→ The problem: Turn the stretch of rows from the line containing "predicted results" through the last row into a JSON list of strings, one string per line, leaving out blank lines.

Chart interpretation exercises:
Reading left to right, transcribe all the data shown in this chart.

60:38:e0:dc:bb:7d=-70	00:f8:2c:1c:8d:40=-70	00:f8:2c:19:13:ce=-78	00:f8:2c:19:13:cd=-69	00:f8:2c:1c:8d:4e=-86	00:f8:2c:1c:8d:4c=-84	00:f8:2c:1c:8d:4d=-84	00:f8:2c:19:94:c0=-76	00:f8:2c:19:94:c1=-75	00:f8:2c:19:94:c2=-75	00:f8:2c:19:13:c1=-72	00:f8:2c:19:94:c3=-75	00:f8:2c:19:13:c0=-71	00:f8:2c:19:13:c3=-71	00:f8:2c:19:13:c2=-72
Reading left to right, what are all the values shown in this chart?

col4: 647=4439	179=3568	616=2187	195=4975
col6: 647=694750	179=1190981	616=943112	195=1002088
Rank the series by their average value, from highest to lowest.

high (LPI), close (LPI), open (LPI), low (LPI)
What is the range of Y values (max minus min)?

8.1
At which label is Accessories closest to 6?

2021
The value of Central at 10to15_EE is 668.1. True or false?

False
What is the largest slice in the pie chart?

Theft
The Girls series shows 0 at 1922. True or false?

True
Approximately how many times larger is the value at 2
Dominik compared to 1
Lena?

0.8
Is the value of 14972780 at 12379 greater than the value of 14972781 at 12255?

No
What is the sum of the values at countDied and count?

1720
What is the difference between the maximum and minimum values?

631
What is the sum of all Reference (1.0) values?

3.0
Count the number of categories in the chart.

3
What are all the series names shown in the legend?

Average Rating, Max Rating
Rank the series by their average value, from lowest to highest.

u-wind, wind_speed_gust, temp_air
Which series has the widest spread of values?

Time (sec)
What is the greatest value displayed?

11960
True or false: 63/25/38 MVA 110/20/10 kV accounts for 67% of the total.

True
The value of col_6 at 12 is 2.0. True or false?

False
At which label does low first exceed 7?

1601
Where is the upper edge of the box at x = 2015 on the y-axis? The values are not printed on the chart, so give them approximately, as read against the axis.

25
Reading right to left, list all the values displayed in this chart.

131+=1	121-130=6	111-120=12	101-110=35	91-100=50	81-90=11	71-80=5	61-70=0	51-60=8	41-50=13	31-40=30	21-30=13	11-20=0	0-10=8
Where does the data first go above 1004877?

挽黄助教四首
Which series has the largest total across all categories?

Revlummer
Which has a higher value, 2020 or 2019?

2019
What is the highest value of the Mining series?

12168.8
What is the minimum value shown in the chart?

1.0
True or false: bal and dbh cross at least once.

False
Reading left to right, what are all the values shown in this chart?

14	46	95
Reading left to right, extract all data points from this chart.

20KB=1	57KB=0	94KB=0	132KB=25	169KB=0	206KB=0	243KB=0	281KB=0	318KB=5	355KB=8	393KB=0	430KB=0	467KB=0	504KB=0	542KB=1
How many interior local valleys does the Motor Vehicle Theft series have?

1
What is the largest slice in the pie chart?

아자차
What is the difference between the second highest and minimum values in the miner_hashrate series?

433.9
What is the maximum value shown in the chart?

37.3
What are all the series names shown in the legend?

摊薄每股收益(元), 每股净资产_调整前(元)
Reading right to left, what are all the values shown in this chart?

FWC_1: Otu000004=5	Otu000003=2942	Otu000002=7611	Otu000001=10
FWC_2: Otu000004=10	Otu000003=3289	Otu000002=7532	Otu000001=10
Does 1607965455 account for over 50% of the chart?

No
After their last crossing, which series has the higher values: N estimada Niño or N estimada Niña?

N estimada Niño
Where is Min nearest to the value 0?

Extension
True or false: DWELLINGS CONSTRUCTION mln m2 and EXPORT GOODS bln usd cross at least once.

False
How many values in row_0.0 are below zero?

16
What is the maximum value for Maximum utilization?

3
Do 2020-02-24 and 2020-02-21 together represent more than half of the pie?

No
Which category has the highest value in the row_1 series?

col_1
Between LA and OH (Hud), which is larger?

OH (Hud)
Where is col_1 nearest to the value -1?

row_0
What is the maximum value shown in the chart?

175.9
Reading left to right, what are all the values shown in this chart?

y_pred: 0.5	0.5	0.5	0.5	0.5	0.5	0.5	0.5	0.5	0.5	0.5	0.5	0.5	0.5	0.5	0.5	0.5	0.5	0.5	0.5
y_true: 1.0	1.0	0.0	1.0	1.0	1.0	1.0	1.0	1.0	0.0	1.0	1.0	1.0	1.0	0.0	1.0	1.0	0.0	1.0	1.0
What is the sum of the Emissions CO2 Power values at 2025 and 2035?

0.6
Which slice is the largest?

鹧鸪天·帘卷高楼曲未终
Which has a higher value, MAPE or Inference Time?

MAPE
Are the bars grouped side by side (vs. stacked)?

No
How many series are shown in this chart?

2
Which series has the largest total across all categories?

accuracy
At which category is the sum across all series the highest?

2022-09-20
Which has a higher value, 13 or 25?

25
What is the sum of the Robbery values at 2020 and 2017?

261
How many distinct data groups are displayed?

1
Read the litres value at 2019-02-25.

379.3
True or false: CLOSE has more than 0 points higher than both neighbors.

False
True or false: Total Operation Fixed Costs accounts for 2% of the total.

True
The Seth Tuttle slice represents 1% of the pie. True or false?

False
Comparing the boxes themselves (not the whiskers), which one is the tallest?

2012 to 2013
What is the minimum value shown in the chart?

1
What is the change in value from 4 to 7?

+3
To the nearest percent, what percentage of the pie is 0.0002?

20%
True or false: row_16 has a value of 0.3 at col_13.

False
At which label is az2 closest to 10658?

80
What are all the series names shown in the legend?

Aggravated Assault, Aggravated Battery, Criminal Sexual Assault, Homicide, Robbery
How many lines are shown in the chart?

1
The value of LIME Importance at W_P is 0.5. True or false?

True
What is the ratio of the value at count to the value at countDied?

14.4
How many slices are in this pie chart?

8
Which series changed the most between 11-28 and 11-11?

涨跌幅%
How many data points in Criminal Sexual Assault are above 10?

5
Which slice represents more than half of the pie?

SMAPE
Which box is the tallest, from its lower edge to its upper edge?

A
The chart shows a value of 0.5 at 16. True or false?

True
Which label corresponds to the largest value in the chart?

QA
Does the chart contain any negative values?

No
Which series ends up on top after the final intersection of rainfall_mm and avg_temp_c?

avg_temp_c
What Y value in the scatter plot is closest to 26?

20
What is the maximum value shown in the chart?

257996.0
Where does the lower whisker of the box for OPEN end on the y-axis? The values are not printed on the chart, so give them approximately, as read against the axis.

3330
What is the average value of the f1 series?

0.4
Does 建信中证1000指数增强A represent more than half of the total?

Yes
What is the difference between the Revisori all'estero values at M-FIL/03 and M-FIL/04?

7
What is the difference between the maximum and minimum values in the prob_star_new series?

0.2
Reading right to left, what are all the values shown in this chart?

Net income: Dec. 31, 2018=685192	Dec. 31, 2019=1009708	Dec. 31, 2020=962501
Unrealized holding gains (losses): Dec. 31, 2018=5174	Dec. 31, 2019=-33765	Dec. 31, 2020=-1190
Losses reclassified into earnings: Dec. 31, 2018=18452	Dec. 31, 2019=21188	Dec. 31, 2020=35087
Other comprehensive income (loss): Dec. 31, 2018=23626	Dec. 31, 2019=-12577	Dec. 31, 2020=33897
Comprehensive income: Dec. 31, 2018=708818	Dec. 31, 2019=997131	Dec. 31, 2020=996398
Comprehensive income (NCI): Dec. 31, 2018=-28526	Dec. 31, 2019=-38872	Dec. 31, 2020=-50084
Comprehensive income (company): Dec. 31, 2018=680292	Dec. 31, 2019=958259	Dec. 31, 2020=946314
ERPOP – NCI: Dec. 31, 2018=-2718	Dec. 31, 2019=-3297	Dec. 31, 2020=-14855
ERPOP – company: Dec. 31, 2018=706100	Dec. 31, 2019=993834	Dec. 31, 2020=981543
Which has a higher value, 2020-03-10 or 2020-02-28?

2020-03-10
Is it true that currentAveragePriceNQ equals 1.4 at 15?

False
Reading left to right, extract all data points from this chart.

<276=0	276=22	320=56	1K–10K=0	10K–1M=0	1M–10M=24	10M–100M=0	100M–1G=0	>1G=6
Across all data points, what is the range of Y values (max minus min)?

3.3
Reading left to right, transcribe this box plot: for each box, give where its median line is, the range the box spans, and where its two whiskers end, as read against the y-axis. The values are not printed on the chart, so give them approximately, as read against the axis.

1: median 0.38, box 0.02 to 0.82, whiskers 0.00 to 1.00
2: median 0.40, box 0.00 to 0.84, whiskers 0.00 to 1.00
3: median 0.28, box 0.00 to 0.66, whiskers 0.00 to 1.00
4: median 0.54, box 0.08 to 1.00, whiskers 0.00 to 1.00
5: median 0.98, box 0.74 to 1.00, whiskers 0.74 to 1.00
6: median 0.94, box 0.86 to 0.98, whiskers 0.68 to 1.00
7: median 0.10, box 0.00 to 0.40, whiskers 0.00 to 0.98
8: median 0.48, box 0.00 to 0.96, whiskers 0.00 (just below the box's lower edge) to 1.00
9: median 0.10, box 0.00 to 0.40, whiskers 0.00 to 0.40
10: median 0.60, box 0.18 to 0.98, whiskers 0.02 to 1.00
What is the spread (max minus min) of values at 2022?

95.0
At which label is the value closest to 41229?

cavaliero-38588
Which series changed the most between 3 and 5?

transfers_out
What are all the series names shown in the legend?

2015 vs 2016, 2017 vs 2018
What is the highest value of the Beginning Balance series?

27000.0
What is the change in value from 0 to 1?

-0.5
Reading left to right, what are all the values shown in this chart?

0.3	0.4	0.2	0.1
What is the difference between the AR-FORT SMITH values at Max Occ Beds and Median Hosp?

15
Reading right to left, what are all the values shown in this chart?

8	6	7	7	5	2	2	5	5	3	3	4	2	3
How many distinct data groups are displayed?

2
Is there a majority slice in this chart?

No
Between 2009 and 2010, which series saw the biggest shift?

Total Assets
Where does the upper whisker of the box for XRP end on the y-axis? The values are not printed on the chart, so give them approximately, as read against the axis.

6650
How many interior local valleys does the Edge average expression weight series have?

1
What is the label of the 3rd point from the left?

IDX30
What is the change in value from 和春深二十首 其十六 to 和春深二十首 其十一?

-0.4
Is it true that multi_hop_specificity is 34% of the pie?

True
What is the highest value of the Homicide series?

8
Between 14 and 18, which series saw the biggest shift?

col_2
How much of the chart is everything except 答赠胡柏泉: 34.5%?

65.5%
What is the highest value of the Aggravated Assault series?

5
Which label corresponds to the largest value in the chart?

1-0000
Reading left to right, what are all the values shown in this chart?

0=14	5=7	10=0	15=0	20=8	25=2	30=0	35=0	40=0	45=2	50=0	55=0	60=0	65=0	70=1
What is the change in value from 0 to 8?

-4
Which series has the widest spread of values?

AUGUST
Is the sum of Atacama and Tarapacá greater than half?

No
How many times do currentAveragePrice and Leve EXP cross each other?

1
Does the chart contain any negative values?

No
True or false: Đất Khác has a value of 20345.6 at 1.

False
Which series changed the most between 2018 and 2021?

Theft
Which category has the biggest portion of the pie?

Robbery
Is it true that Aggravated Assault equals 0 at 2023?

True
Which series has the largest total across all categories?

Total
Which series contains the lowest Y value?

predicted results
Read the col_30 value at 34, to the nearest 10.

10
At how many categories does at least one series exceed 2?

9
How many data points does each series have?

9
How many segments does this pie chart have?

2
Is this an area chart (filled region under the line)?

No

→ Exercise result:
[
  "predicted results",
  "Read the col_30 value at 34, to the nearest 10.",
  "10",
  "At how many categories does at least one series exceed 2?",
  "9",
  "How many data points does each series have?",
  "9",
  "How many segments does this pie chart have?",
  "2",
  "Is this an area chart (filled region under the line)?",
  "No"
]